Teen drivers are often anxious about learning to drive and passing the test; after all, it’s a huge responsibility to be a safe driver – the consequences of not being so can be life-altering.
That’s why drive test examiners say it’s important for parents and young drivers to relax and focus on the task at hand.
“Some teens are calm with conversation, and that helps them stay relaxed and attentive, while others prefer complete silence,” said Kimberly Saddler, a DMV drive test examiner at the North Salem field office. “Both situations have presented unique opportunities in that you as the examiner or the parent must be aware of what will help the teen driver stay relaxed, attentive and aware while on the road with others.”
What else can I do?
Fortunately, DMV has great material to help those learning to drive and those who are helping them!
“I recommend that parents review ‘The Oregon Parent Guide to Teen Driving’ booklet and that teens read the ‘What to Expect from your Drive Test’ pamphlet,” said Aster Correia, transportation service representative in DMV’s Baker City field office. “Unfortunately, we have seen many teens fail in the office based off the information they studied incorrectly on a phone app or the wrong site online.”
Reviewing the right material, such as the Oregon Driver Manual; having parental involvement in training; and enrolling in an ODOT-approved driver education program are three key elements of success for teen drivers.
“These steps are a great way to instill life-long safe driving behaviors in students,” said Jody Raska, ODOT Driver Education Program manager.
Important things to consider
The greatest dangers for teen drivers include driving impaired and/or distracted, speeding and not always wearing a seat belt. Role-model the behavior you support, and remind your teens how much you care by insisting they obey the rules of the road, including not using the phone at all when behind the wheel.
Across the country, young drivers show up in large numbers when it comes to fatal and serious injury crashes. In one year alone (2019) in the U.S., 2,042 people were killed in crashes involving teen drivers (age 15 – 18), according to the National Highway Traffic Safety Administration. For that same year, NHTSA data also indicates:
- 45% of teen drivers who died in crashes were unbuckled.
- 27% of teen drivers involved in fatal crashes were speeding at the time of the crash.
- 16% of teen drivers involved in fatal crashes had alcohol in their system.
“Speed, impairment, lack of seat belt use and distraction continue to be the leading causes of teen crashes,” Raska said. “It’s best if we can start off creating good habits when drivers are young.”

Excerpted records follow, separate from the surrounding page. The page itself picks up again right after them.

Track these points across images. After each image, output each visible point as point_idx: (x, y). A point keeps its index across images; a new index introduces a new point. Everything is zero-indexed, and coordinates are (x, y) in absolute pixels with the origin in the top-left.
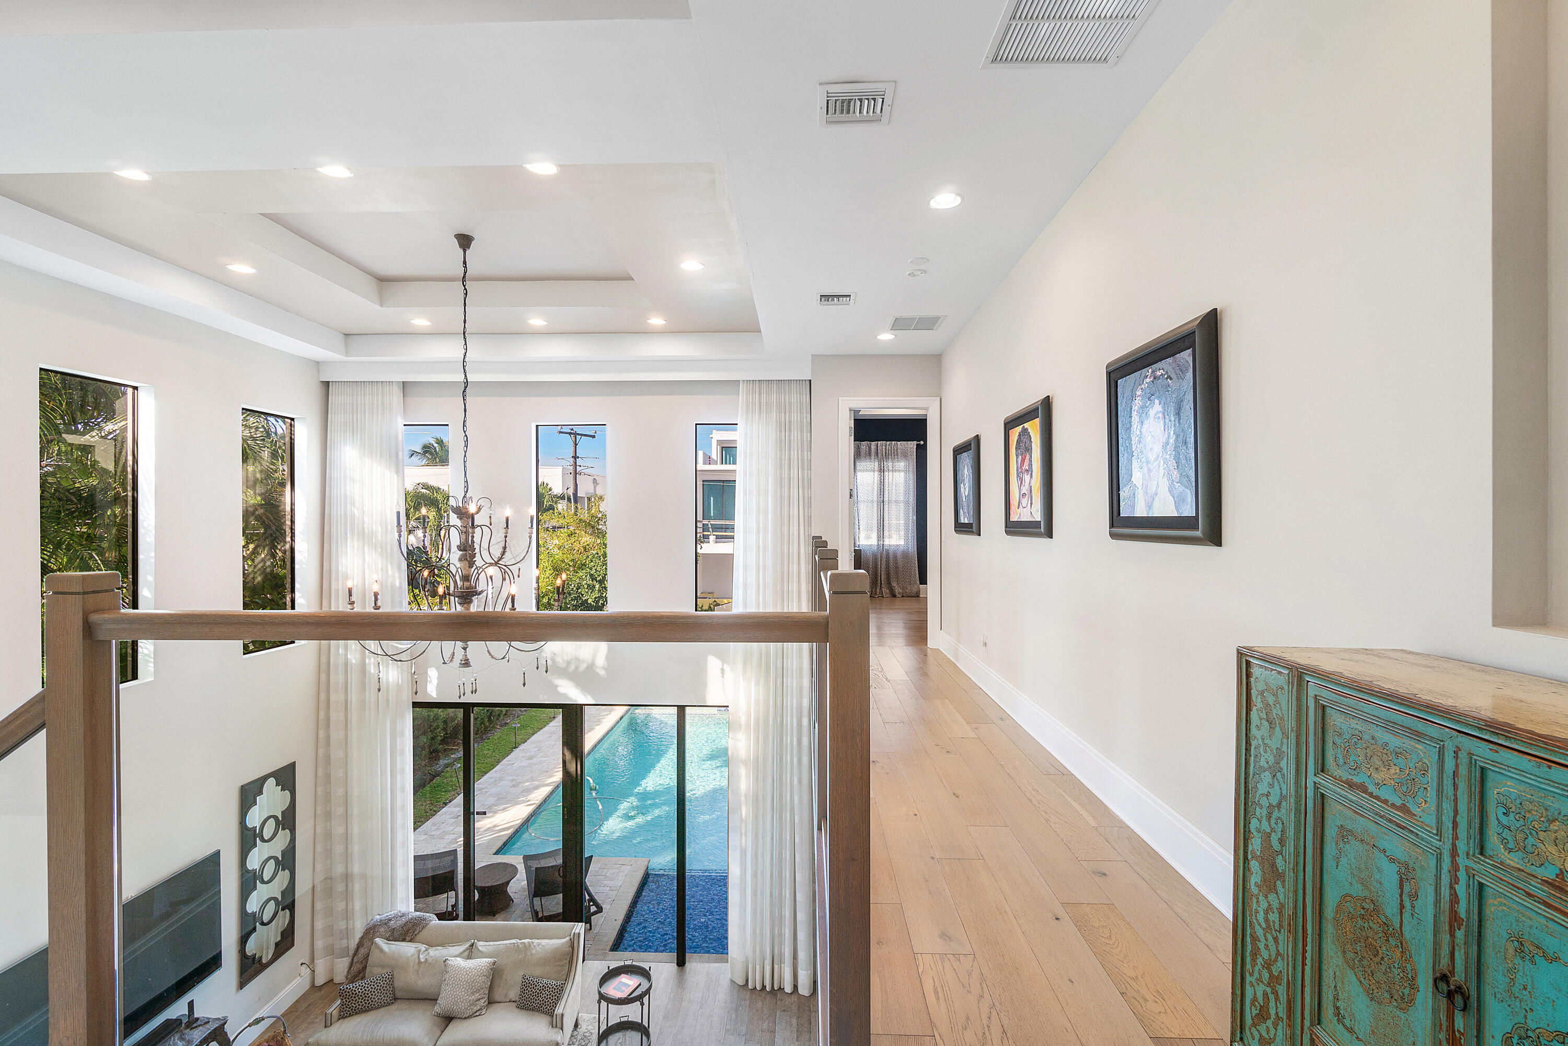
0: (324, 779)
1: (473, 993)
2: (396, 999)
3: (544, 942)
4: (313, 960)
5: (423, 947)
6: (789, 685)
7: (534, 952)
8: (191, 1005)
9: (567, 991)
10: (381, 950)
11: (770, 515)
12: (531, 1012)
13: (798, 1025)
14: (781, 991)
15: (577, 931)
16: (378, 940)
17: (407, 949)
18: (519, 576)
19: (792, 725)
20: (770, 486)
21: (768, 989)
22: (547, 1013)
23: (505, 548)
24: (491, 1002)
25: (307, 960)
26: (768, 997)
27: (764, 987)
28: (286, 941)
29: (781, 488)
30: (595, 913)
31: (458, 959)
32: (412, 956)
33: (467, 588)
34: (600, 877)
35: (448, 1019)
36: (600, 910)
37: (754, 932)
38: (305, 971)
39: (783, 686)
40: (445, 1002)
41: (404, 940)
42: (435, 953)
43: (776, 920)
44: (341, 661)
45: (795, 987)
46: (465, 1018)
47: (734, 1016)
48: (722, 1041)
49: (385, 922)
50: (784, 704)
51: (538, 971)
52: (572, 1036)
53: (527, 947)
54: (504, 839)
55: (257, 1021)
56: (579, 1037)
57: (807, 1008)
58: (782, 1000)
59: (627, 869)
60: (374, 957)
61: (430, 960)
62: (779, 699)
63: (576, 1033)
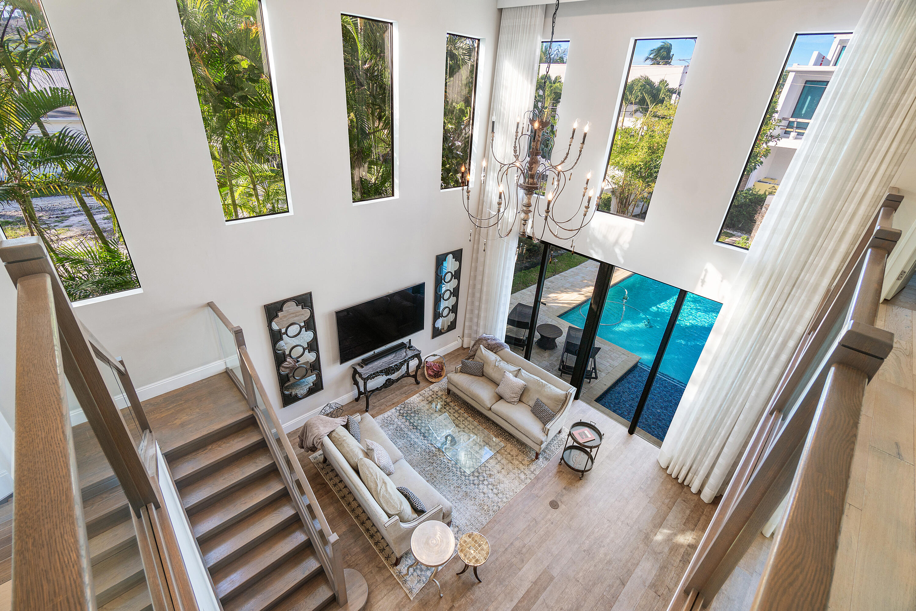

In Oregon from 2014- 2018, young drivers (age 15 – 20), were involved in 14.2% of fatal and serious injury crashes — that breaks down to a tragic 221 fatal crashes and 1,129 serious injury crashes. This group makes up the second highest proportion of drivers involved in those crashes behind aging drivers (age 65+) and on par with motorcyclists.
How can we help young drivers?
Approved, formal driver education saves lives. ODOT has educational information online for parents and young drivers (Why Drive with Ed?), including a list of approved driver education providers.
Training and practice will help young drivers avoid some common errors. According to Kusznirczuk, Saddler and Correia, young drivers often lack depth in the ability to observe their surroundings. Not checking blind spots thoroughly, seeing only the traffic that’s close by, and even going straight through stop signs are behaviors not uncommon during drive tests.
Ready to talk with your teen about driving? NHTSA offers tips on how to discuss common driver-related issues. If you’re waiting for a good time to have this important discussion, National Teen Driver Safety Week is here, parents and guardians, so go for it!